Solo me había puesto unos calzoncillos y una camiseta cuando me pareció oír algún ruido en la puerta. Tiré de una camisa limpia y me la fui poniendo mientras recorría el corto trayecto hasta la entrada.
―¡Ay, Oscar, que te he despertado! ―gimió cerrando y colgando las llaves de donde las había cogido.
―Me has asustado, ¿sabes? ¿A dónde has ido a estas horas y con la que está cayendo?
―No quería despertarte… He ido a comprarte unos churros recién hechos para desayunar. Voy a prepararte un café calentito…
―¡Ven aquí, hermoso! ―le susurré tirando de su brazo para acercarlo―. No quiero que seas mi camarero; ni que tengas que mirarme desde el lado oculto de la luna; ni nada por el estilo…
―¡Ya! Verás… es que…
―¿Qué pasa?
―Esto… ―hizo una pausa, muy dudoso―. Esto ha sido cosa de pasarlo bien una noche, ¿no? Ahora solo quería desayunar contigo. Me iré a casa a cambiarme; tengo que trabajar esta tarde, te lo juro.
―¿Pero de qué coño estás hablando, Rafa? ―exclamé confuso e irritado―. ¿Te vas y me dejas así, con dos palmos de narices?
―No quiero molestarte, ¡de verdad!
―¡Escúchame! ―le hablé con claridad―. No sé qué se te está pasando por la cabeza, pero creí que lo nuestro iba en serio. Si lo único que pretendías era que te diera gusto una noche, podías habérmelo dicho; ¡digo yo!
―¿Hablas en serio?
―¡Pues claro que hablo en serio! ―aclaré casi gritando―. Si lo que pretendías era echar un polvo, ya lo tienes; pero que sepas que no te he buscado para follarte y adiós muy buenas.
―¡Pero si yo no valgo un duro!
―¡Anda, anda! ―suavicé mi tono―. Vamos a dejar eso en la cocina y a aclarar las cosas. ¡Venga, larga! ¿Querías echar un polvo conmigo o hay algo más?

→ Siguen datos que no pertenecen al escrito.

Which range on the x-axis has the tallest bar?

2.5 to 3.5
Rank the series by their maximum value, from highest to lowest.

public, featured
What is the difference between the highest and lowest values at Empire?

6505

Soy yo el que tengo que decir si vales un duro o no… ¿Comprendes? Me encantas.
Se volvió despacio a mirarme con los ojos húmedos y las manos temblorosas, dejó el paquete en la encimera y, encogiéndose al oír un fuerte trueno, me habló despacio:
―¡Claro! ―musitó―. Tienes razón. Haremos lo que tú digas. A mí me gustaría…
No abrí la boca. Tiré de su mano para llevarlo al dormitorio, me puse ante él, a los pies de la cama, me quité la camiseta y los calzoncillos y empecé a tirar de sus ropas:
―¡Anda, cielo! Desnúdate para mí. Vas a hacer esto ahora, luego, esta noche, mañana… cada vez que te desee; y siempre que tú lo desees. ¡Hazme caso!

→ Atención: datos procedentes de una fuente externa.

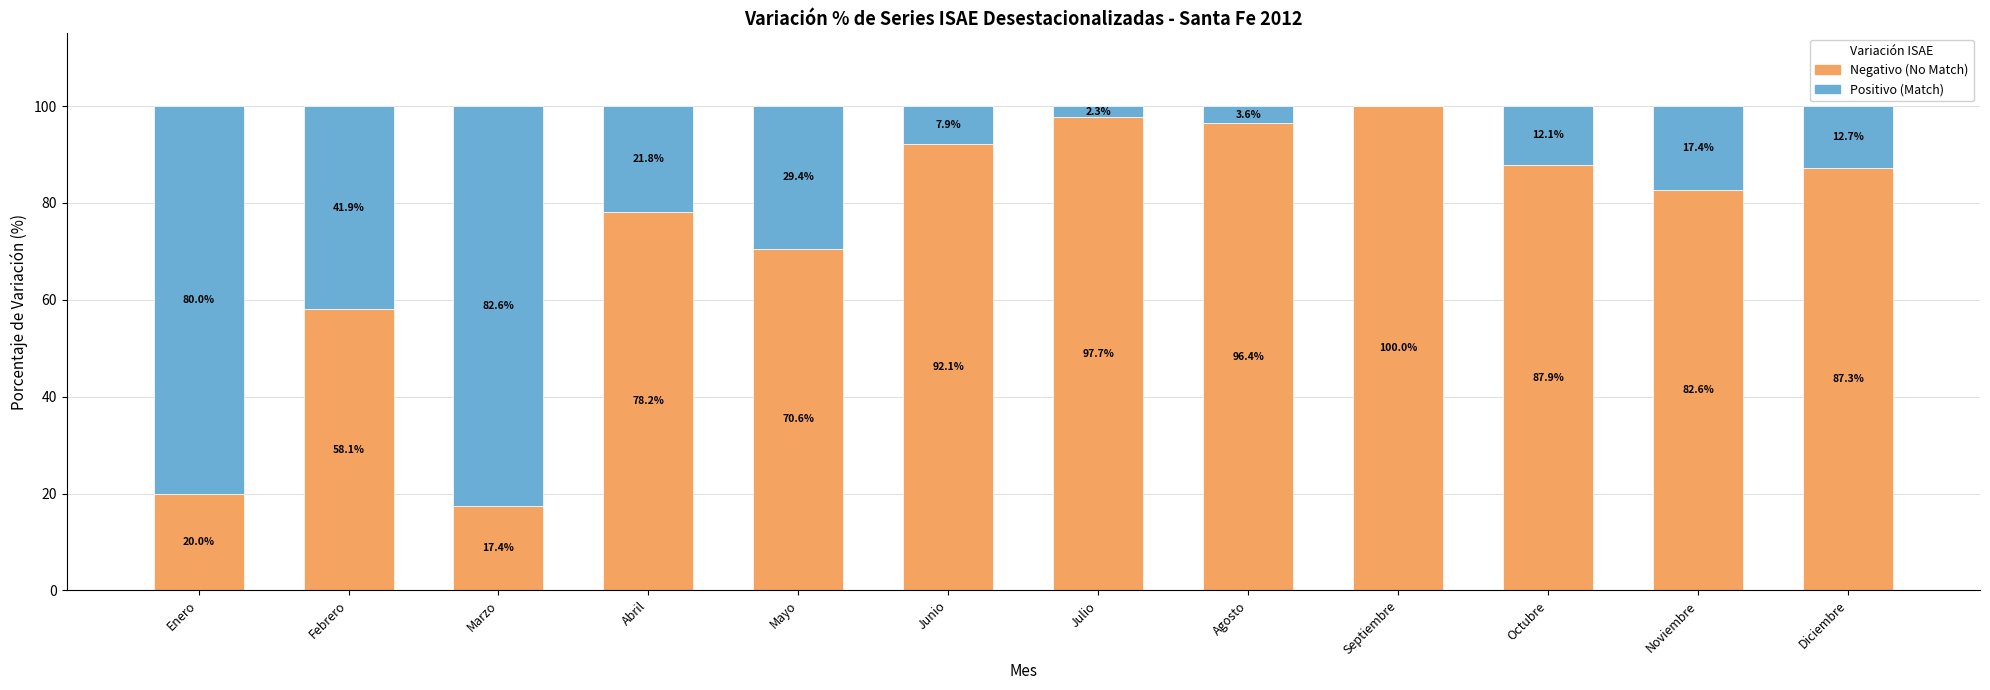

What is the total value across all series at Marzo?

100.0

―¡Claro que sí! Lo que tú me digas. Pero te me comes esos churros, que los he comprado para ti.
―Ahora nos los comeremos ―sentencié―. De momento voy a hacerte feliz otra vez; y otra; y otra, si hace falta… hasta que salgas de ese escondite donde te me metes. No me hagas buscarte más.
―¡Te lo juro…!
―¡Eso es lo que quiero de ti! Te vas a quedar conmigo, ¿sabes? Para mí vales más que nadie y no pienso perderte. ¡Vamos! ¡A la cama!
Ya desnudo, sonriendo con timidez, se dejó caer sobre el colchón y comenzamos a besarnos. Una vez dado el primer beso, parecía confiar más en él. Tenía que sacarlo del lado oculto donde se escondía, infravalorándose o creyéndose un ser inferior; como un mero sirviente.

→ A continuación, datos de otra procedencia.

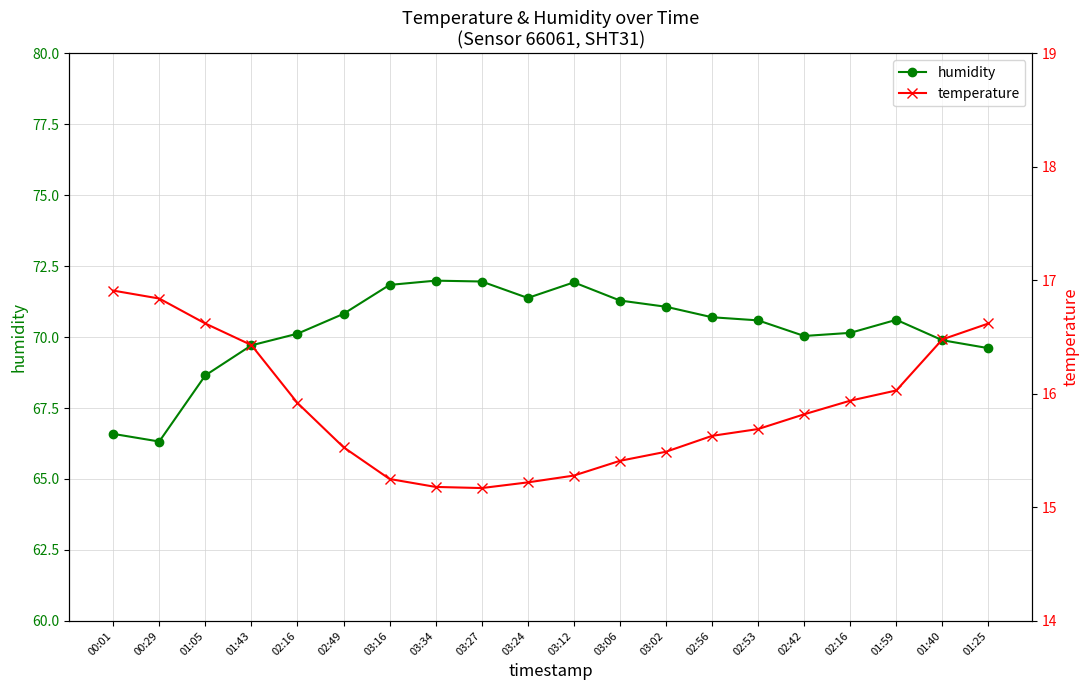

Is it true that temperature equals 28.4 at 01:43?

False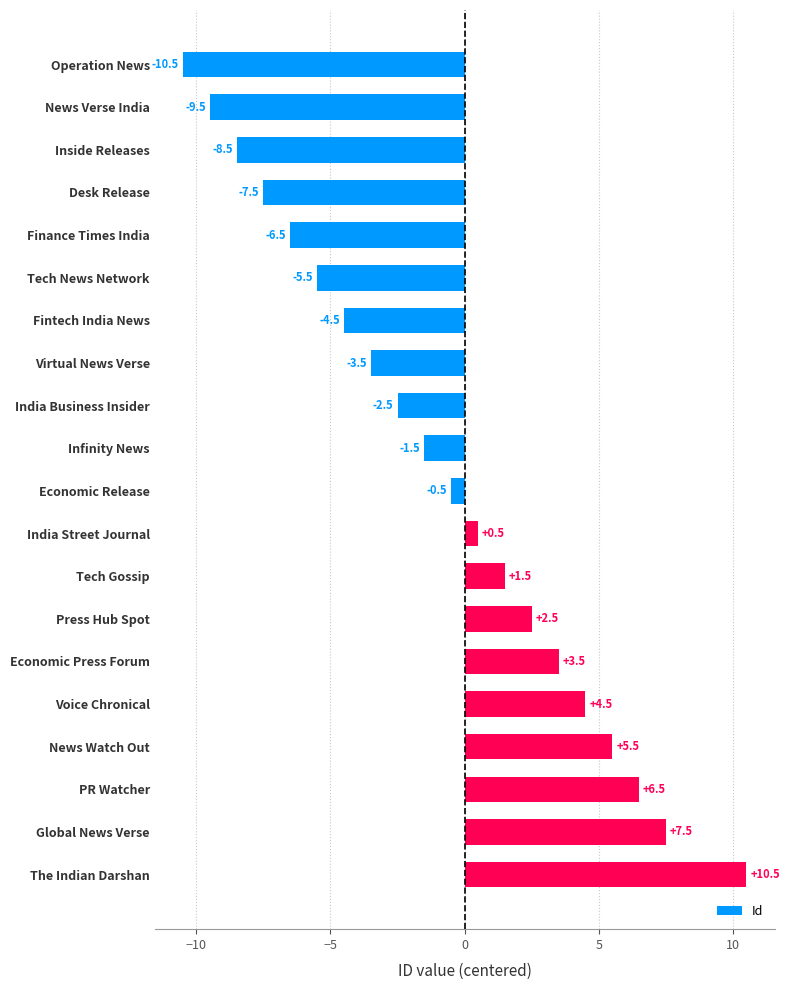

True or false: the data shows -2.5 at Infinity News.

False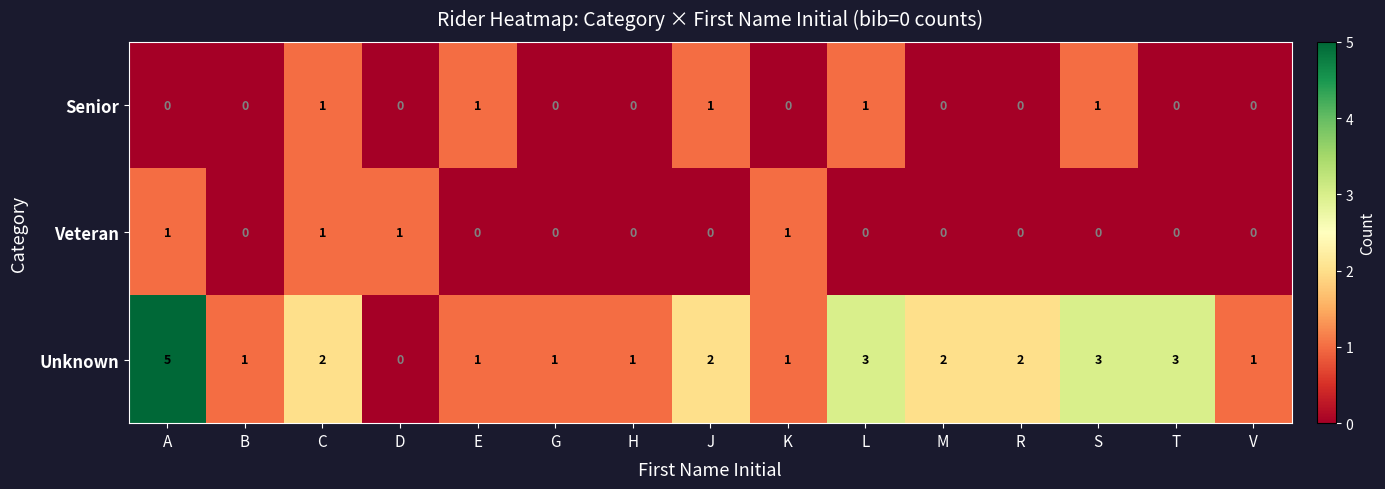

Is it true that Senior equals 0 at G?

True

Volvimos a acariciarnos y quise averiguar si era totalmente pasivo o sumiso o algo así. Su timidez extrema en esa situación no me dejaba ver más allá de su sonrisa. Le di la espalda, levanté la pierna y tiré de él y, para mi sorpresa, noté que apretaba su cuerpo al mío, se la cogía ya empalmada y dura y me buscaba para penetrarme. Me folló con ansias. ¡Fue estupendo! Lo hizo muy bien y claramente a gusto. Suspiré aliviado:
―¡Eres mío y soy tuyo! ¡Lo que había soñado!